If you use the -s argument to fetch files for a single state, the script will also download the national county, state and congressional district files that include data for your chosen state.

The script will create DOWNLOAD_DIR and EXTRACT_DIR directories if necessary, fetch a zipfile or set of zipfiles from the Census website, then extract the shapefiles from each zipfile retrieved.

DISABLE_AUTO_DOWNLOADS will prevent certain geography types from being automatically downloaded if no -g argument is passed to fetch_shapefiles.py. This may be useful because certain files, such as those for Zip Code Tabulation Areas, are extremely large. You can still target any geography in GEO_TYPES_LIST specifically, however. So to fetch the ZCTA data:

>> python fetch_shapefiles.py -g zcta5

parse_shapefiles.py

After you run fetch_shapefiles.py, this script will generate a csv file from the extracted data. These files will have a normalized set of headers, so varying geography types can be included in the same csv. Each row also gets some useful additional fields not directly found in the shapefiles, Including:

  • FULL_GEOID: Concatenated Census summary level code and Census GEOID
  • FULL_NAME: Human-friendly name for the geography. So city names, for instance, also include the state name, e.g. "Spokane, Washington"
  • SUMLEV: Census summary level code
  • GEO_TYPE: Name of the geography type, e.g. "state"
  • REGION: Where applicable, a Census Region code. Shapefiles for states include this code; this script infers the value based on state for other geography types.
  • REGION_NAME: Name of the Census Region, e.g. "West"
  • DIVISION: Where applicable, a Census Division code. Shapefiles for states include this code; this script infers the value based on state for other geography types.
  • DIVISION_NAME: Name of the Census Division, e.g. "Pacific"

This script will search all directories inside EXTRACT_DIR for shapefiles. Pass an -s argument to limit by state, and/or pass a -g argument to limit to a single geography type.

>> python parse_shapefiles.py
>> python parse_shapefiles.py -s WA
>> python parse_shapefiles.py -g place
>> python parse_shapefiles.py -s WA -g place

This script will generate a single csv file with your chosen data, and write it to CSV_DIR. Headers are pulled from helpers/csv_helpers.py. The methods for building rows specific to each geography type are also in csv_helpers.

You can choose whether the generated csv should include polygon geometries, which can significantly increase the size of the output file.
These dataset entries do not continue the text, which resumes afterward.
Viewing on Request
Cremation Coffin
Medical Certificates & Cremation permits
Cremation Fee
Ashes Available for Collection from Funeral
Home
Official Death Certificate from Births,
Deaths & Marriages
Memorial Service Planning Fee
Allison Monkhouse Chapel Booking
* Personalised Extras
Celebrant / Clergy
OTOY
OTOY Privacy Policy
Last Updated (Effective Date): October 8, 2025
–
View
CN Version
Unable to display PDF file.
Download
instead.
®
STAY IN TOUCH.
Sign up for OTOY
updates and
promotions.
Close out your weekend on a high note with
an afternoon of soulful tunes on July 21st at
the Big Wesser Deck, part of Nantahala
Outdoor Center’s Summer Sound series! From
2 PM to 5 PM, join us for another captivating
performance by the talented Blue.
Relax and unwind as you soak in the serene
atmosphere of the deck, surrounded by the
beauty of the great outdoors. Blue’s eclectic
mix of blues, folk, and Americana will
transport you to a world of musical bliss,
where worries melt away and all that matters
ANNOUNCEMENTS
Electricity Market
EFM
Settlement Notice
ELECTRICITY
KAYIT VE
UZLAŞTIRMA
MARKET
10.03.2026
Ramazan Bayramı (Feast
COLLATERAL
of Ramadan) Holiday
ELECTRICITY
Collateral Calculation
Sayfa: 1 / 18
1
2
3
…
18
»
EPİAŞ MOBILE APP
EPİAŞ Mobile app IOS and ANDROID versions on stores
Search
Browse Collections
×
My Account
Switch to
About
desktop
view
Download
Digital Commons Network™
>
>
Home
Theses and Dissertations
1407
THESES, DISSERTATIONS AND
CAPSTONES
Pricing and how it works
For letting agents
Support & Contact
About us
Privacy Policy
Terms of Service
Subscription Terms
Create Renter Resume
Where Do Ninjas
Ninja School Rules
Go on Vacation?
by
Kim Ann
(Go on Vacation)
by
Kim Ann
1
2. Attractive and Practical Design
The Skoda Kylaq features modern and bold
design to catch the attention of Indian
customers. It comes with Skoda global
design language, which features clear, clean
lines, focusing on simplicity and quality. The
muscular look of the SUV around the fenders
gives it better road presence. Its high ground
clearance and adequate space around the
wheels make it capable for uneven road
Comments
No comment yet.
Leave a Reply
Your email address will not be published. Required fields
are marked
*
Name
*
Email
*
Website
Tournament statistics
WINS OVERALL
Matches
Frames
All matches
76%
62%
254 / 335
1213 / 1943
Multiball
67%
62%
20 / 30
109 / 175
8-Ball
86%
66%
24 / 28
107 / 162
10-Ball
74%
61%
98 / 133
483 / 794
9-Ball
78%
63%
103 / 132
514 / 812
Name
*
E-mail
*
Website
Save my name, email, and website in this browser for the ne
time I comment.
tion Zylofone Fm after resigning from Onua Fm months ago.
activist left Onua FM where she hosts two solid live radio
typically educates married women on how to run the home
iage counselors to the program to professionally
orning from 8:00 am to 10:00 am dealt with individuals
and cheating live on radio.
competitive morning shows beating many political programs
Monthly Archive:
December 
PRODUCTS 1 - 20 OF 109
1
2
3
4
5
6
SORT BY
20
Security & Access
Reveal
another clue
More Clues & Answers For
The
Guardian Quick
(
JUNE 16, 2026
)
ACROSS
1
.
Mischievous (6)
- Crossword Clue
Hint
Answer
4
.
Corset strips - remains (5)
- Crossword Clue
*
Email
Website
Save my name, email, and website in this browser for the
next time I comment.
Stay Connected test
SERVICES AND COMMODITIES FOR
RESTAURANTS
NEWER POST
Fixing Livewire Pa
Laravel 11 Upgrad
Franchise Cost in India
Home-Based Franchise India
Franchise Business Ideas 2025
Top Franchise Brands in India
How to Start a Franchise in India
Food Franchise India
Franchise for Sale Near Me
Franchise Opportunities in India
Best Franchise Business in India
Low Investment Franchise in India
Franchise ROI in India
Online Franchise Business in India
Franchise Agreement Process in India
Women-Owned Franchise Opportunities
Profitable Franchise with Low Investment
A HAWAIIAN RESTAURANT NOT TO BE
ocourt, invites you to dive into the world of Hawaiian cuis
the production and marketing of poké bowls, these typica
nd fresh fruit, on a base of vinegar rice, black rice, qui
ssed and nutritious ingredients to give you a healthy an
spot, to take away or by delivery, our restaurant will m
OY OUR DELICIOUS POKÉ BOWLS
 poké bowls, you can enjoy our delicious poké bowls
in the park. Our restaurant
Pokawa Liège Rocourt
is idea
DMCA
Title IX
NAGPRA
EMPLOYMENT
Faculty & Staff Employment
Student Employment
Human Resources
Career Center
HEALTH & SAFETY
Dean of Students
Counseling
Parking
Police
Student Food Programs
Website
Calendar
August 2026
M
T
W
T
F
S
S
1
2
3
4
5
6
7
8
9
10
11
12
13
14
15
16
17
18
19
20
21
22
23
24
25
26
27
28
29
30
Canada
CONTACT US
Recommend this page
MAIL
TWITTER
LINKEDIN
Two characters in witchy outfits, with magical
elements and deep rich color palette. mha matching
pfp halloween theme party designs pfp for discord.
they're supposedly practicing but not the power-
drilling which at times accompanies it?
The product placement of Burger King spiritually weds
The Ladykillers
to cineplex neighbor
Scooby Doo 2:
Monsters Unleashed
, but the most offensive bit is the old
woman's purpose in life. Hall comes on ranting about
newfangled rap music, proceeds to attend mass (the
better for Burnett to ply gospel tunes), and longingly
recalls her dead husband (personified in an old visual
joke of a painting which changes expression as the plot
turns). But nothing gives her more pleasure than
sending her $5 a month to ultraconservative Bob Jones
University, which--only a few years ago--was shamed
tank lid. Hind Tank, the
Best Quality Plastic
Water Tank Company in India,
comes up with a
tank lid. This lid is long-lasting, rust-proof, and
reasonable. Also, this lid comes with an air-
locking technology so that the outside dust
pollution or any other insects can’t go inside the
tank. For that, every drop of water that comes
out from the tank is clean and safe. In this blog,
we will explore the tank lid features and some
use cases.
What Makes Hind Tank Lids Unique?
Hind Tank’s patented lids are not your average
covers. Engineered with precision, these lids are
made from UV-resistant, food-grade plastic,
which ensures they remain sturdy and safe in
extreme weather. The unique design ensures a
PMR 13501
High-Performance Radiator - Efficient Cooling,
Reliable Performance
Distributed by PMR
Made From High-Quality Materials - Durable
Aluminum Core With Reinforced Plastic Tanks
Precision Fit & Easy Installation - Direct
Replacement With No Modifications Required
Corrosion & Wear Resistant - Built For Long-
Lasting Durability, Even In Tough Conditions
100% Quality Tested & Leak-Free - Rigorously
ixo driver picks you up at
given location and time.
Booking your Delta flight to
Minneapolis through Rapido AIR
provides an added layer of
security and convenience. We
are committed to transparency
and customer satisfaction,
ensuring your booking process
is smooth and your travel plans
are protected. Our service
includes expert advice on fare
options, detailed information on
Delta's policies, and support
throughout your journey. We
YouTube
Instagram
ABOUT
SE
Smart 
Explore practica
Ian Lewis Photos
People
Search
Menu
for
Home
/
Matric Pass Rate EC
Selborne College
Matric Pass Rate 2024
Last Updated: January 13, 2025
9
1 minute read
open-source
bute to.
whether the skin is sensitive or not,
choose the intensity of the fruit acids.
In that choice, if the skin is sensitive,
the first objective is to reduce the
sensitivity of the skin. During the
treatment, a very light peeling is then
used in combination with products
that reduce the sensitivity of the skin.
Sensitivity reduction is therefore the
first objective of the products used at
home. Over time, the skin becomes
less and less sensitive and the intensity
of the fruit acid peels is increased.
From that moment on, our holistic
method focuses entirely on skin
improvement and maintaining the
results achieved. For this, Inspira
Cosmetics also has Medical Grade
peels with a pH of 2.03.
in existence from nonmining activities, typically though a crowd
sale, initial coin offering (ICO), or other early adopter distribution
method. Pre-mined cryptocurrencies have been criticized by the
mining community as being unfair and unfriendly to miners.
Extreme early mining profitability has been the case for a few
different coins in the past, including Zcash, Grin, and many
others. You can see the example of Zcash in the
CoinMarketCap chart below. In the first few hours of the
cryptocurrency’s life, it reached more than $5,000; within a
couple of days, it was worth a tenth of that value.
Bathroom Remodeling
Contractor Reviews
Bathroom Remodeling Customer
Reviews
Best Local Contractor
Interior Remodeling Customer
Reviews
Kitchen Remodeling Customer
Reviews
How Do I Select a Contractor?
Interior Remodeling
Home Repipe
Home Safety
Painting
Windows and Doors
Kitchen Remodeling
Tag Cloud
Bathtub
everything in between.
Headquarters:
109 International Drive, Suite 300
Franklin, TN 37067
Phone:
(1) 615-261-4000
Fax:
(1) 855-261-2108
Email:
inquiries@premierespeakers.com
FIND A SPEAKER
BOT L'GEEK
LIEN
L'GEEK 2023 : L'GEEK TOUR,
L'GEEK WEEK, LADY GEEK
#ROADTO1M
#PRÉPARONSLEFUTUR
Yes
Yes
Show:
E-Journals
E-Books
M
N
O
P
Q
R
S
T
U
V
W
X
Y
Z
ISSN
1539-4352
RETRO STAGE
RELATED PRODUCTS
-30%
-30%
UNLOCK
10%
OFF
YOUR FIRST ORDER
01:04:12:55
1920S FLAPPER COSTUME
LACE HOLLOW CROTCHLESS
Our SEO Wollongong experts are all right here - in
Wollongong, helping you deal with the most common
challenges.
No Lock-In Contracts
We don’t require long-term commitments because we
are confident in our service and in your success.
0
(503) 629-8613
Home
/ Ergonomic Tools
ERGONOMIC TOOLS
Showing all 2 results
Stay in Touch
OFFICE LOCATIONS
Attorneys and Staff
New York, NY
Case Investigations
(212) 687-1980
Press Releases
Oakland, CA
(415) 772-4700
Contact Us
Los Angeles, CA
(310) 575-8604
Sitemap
Include geometries by passing a -p flag.

>> python parse_shapefiles.py -s WA -p

Geometry data for certain geography types can be very large. The zcta5 geometries, for instance, will add about 1.1 Gb of data to your csv.

Examples

These assume you have already used fetch_shapefiles.py to download the shapefiles you want to get data from.

>> python parse_shapefiles.py -g place will make place.csv, which includes data from all records at the Census place level.

>> python parse_shapefiles.py -s WA will make all_geographies_WA.csv, which includes all geographies in Washington state, from the state record all the way down to cities (places) and school districts. It will not include polygon geometries.

>> python parse_shapefiles.py -s WA -g county -p will make county_WA.csv, which includes data from all counties in Washington state. Because the -p flag was passed, it will also include polygon geometries for each record.

>> python parse_shapefiles.py will make all_geographies.csv, which includes data from all geography levels and all states. If you've downloaded shapefiles for all levels, including for Zip Code Tabulation Areas, the csv file should be about 19 Mb.

>> python parse_shapefiles.py -p will make the same file as above, but including geometries. This file takes about 17 minutes to build locally on my Macbook Air, and is about 2.45 Gb.